Saved entries
____________________
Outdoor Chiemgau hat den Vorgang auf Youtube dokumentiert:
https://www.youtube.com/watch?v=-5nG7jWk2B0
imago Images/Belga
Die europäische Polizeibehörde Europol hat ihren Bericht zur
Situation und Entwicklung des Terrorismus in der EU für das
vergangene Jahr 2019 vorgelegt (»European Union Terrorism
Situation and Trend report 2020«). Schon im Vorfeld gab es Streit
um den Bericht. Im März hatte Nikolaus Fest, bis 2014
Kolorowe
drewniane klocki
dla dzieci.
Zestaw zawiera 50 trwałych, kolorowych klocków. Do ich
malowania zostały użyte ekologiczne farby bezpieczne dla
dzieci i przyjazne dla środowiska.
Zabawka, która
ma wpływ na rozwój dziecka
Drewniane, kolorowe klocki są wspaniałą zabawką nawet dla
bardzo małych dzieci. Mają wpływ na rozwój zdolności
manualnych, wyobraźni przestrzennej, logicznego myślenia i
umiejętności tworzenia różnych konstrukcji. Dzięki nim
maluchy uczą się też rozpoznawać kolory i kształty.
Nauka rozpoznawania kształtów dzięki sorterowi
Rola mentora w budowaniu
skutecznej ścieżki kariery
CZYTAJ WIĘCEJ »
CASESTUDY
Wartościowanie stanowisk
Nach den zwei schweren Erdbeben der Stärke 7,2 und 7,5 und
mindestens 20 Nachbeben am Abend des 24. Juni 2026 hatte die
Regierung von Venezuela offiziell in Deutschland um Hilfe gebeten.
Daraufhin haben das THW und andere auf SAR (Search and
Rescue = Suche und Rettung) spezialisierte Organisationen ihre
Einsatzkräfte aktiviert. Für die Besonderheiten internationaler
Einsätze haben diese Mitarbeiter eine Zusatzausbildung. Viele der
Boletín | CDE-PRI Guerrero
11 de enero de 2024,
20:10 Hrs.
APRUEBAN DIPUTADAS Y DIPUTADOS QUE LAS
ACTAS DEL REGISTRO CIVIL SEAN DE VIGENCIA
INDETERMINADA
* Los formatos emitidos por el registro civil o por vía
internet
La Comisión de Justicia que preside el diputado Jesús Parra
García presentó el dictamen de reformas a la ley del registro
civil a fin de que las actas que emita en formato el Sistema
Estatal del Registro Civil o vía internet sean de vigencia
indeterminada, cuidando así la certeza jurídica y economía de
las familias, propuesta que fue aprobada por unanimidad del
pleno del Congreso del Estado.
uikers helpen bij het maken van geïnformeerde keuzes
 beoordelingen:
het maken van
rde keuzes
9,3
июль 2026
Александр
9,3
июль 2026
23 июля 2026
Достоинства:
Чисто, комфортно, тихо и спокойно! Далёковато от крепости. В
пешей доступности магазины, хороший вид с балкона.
____________________
> _DESCRIPTION OF THE TASK_
State how many lines of the data contain the word "Situation", matching case exactly, and give only that number.

> _EXPECTED ANSWER_
2